If I were to change the kernel_size to 5, then the context would be expanded to include pixels adjacent to the pixels adjacent to the central pixel.
The kernel size can also be given as a tuple of two numbers indicating the height and width of the filter respectively if a square filter is not desired.
The stride argument indicates how far the filter is moved after each computation.
# code extracted from function call to focus on specific part stride=1
This is not entirely accurate as tensor computation is done simultaneously.
With a stride of 1 in the first convolutional layer, a computation will be done for every pixel in the image.
With a stride of 2, every second pixel will have computation done on it, and the output data will have a height and width that is half the size of the input data.
The stride argument can also be a tuple if different horizontal and vertical strides are desired.
I would not recommend changing the stride from 1 without a thorough understanding of how this impacts the data moving through the network.
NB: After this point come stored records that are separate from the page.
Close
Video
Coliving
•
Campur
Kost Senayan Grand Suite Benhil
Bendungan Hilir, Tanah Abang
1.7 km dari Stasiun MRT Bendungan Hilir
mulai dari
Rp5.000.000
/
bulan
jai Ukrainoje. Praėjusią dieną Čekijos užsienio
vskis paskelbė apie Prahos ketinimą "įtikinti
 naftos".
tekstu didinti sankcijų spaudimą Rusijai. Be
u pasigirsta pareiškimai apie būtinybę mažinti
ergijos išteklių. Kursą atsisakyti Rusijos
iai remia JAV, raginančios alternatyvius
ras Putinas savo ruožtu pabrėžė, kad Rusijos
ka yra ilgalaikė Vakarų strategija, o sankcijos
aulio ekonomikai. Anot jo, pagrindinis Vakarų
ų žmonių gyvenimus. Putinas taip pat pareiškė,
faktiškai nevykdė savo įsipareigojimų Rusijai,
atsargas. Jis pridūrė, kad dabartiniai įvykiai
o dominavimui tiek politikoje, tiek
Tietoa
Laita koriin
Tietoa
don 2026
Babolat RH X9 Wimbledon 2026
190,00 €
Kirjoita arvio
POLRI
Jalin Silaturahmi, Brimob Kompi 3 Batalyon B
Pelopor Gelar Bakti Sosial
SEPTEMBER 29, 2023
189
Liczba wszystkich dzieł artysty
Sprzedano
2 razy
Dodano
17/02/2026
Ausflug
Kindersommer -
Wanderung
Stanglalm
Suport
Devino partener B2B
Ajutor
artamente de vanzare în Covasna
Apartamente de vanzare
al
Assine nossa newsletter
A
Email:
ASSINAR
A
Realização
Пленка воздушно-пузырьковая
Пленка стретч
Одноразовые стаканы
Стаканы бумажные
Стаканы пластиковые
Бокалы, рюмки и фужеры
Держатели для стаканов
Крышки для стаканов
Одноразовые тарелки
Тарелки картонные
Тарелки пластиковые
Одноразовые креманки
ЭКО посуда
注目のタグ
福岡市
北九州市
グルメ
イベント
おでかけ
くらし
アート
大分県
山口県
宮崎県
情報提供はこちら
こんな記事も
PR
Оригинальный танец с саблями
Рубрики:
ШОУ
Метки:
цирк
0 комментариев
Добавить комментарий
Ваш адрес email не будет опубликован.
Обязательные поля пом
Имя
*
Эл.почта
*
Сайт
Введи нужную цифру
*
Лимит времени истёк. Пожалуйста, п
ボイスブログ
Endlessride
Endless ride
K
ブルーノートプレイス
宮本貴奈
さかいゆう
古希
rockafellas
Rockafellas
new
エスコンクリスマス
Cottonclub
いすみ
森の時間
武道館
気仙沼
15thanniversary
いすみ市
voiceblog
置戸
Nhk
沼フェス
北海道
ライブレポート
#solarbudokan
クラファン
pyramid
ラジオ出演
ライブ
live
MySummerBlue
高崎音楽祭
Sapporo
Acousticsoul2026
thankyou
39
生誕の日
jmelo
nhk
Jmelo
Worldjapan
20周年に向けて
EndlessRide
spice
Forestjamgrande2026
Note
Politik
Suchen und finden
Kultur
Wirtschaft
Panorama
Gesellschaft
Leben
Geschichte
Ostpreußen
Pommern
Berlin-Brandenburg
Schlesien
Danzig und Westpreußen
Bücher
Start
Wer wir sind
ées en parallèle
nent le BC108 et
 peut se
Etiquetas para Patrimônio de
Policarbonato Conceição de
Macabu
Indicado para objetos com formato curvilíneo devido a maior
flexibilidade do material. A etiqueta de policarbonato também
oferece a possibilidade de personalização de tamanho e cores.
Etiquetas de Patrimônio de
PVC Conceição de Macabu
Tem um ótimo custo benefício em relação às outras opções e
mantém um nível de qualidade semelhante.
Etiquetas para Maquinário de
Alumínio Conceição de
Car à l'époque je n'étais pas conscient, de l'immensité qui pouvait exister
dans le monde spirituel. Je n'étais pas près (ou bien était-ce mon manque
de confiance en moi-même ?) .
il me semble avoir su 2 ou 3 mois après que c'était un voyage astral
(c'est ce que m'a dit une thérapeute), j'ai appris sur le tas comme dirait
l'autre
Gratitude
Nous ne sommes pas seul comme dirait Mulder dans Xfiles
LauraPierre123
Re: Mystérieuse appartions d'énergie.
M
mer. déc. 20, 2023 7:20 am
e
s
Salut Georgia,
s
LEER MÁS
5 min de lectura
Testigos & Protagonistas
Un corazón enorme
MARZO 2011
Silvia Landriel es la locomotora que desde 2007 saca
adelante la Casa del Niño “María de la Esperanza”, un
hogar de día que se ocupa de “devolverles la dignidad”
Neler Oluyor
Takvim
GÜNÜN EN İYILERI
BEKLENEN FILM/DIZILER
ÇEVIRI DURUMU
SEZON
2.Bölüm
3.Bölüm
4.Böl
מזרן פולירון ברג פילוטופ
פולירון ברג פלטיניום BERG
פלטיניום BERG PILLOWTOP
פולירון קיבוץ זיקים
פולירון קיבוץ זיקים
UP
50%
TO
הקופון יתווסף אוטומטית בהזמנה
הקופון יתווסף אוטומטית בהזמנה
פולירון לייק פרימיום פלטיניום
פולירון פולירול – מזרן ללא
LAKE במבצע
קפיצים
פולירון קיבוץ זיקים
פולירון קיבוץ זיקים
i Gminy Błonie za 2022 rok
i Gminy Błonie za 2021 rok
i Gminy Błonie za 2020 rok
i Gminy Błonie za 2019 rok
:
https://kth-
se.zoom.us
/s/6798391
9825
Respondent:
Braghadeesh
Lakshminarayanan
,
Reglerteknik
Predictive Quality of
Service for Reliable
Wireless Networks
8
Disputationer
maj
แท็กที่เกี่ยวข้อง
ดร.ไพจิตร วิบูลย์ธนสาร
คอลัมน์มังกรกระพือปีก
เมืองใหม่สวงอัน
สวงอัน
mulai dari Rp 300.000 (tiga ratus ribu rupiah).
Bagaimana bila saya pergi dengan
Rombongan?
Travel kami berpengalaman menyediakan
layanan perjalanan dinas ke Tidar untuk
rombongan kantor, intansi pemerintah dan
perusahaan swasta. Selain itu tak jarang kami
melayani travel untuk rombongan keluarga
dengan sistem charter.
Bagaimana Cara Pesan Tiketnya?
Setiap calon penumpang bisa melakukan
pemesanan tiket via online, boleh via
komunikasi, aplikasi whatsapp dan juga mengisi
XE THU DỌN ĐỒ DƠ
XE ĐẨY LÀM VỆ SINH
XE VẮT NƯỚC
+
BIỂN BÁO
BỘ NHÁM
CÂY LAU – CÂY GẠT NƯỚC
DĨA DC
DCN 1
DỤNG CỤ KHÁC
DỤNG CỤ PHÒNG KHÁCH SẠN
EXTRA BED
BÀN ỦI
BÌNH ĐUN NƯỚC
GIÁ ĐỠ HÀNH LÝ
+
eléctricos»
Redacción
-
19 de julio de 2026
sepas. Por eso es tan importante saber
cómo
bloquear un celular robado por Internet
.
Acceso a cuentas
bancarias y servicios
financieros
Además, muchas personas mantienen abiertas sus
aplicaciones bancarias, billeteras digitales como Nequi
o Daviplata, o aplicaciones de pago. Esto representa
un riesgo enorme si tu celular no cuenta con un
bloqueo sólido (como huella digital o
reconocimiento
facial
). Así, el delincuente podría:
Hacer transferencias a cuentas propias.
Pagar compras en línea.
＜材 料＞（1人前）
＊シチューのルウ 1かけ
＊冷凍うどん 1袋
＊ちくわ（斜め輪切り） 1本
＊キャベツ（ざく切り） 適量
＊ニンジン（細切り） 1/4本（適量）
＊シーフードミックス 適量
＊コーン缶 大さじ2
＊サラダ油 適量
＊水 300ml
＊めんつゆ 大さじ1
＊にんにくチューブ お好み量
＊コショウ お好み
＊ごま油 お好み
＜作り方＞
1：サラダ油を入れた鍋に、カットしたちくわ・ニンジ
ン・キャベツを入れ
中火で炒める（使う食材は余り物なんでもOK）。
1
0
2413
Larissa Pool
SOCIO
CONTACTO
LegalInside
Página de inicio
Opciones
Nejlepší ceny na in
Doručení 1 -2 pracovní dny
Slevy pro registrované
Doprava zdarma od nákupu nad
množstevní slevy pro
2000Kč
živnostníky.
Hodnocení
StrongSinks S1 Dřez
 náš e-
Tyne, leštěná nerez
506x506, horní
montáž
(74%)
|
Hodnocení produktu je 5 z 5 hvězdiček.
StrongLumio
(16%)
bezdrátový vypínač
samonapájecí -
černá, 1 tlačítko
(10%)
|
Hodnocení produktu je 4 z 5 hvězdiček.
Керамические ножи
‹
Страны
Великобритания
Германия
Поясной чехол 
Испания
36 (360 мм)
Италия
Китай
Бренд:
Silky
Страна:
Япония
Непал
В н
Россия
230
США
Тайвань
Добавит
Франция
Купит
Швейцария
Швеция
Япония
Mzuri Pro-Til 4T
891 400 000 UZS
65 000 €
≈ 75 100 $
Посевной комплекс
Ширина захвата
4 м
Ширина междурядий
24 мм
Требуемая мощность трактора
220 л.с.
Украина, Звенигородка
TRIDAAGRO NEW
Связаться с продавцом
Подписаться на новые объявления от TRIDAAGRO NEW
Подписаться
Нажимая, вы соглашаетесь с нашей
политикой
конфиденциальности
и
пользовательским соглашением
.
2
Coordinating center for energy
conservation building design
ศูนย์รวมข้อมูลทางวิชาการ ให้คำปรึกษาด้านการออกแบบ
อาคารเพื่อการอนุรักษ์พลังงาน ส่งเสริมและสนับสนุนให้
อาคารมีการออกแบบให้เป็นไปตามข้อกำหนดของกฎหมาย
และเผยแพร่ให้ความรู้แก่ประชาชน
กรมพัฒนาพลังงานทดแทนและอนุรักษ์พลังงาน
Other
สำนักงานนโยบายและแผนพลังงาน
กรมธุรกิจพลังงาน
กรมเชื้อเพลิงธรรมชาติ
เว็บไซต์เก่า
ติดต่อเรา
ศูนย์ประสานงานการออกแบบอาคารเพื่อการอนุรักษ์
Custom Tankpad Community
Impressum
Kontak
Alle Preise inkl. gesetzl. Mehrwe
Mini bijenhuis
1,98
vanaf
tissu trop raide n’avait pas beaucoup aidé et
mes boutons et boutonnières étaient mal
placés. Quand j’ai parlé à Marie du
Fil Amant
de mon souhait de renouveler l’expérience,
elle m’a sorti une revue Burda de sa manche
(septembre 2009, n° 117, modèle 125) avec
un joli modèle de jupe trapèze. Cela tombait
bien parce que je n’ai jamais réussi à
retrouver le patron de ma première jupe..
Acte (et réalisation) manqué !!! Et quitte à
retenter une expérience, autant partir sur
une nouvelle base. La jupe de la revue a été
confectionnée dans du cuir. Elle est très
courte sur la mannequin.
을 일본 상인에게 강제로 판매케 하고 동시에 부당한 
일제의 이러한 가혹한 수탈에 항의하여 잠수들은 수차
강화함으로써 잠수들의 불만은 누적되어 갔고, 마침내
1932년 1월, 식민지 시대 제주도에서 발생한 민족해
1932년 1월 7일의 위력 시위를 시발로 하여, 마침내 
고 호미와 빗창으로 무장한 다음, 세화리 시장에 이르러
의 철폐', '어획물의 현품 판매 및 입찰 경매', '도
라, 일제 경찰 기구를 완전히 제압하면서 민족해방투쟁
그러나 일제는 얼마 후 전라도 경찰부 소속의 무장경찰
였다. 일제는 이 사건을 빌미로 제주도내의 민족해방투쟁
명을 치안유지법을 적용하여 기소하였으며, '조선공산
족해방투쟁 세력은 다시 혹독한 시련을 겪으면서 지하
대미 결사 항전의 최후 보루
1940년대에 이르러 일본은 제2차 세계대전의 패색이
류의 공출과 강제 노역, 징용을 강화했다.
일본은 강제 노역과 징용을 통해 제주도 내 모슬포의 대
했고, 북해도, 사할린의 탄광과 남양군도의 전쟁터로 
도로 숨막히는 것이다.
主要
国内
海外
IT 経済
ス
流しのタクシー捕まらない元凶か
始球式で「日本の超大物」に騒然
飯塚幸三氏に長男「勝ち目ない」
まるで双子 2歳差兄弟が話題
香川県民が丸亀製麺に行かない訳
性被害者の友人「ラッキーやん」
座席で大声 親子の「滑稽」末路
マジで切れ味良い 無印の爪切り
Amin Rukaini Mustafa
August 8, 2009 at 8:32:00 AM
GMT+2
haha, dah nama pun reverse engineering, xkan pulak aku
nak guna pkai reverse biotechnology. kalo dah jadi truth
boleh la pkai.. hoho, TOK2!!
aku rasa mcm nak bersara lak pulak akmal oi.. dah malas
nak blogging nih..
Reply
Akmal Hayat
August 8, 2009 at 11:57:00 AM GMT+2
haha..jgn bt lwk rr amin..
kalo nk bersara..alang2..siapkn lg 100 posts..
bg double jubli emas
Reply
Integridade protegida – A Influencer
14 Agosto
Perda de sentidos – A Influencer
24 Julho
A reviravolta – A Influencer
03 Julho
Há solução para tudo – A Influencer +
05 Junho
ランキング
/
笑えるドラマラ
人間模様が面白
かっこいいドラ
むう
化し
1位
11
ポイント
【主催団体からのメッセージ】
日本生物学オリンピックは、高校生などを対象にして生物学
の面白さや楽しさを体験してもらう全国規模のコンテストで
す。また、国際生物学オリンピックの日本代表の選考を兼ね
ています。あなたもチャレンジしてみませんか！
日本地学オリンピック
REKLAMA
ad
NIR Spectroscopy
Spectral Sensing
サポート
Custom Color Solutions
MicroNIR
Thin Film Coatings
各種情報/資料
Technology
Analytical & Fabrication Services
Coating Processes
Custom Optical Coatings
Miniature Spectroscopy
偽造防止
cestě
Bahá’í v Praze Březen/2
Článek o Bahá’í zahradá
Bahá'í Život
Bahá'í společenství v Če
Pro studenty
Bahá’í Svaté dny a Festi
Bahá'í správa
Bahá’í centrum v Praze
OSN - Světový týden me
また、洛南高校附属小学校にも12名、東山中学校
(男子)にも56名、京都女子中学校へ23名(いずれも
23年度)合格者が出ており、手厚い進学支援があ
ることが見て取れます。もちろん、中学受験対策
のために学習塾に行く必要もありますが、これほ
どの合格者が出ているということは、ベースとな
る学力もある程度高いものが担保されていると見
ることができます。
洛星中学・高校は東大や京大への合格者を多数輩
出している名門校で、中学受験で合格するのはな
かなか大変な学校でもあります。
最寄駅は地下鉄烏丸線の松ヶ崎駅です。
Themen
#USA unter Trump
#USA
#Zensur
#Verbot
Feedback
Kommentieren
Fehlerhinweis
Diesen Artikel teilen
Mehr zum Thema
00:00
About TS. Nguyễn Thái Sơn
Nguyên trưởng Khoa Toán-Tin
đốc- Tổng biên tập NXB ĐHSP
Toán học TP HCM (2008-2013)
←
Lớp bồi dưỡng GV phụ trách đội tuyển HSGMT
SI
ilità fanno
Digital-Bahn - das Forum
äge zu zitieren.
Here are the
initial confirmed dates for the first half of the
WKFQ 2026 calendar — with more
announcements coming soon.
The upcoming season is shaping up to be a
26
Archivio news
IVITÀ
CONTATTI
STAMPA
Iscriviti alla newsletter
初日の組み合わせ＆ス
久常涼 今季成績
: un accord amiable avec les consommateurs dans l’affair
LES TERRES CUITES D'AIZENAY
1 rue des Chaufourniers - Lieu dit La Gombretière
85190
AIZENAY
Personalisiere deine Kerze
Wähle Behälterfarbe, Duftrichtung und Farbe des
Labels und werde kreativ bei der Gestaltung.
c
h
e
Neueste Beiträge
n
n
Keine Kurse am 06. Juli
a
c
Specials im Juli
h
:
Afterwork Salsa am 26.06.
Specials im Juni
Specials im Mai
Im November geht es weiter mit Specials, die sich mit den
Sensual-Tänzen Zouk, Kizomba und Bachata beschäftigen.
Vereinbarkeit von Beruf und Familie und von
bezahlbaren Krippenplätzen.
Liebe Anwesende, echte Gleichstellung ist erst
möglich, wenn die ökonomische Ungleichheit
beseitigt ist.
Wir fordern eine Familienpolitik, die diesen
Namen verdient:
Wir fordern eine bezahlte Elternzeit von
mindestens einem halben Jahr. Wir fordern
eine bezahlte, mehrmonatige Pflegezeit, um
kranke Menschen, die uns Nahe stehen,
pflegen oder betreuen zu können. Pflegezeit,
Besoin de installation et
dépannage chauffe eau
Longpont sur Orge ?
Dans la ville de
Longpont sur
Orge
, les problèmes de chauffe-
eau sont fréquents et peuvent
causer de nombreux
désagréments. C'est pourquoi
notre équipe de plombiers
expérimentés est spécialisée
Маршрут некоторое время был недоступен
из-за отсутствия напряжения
The padding argument indicates how much 0 padding is added to the edges of the data during computation.
# code extracted from function call to focus on specific part padding=1
Without good reason to change this, the padding should be equal to the kernel size minus 1 divided by 2.
So for a kernel size of 3, we would have a padding of 1.
In a kernel size of 5, we would have a 0 padding of 2.
This prevents the image shrinking as it moves through the layers.
Once the first convolutional layer is defined, we simply add it to our sequential container using the add module function, giving it the name Conv1.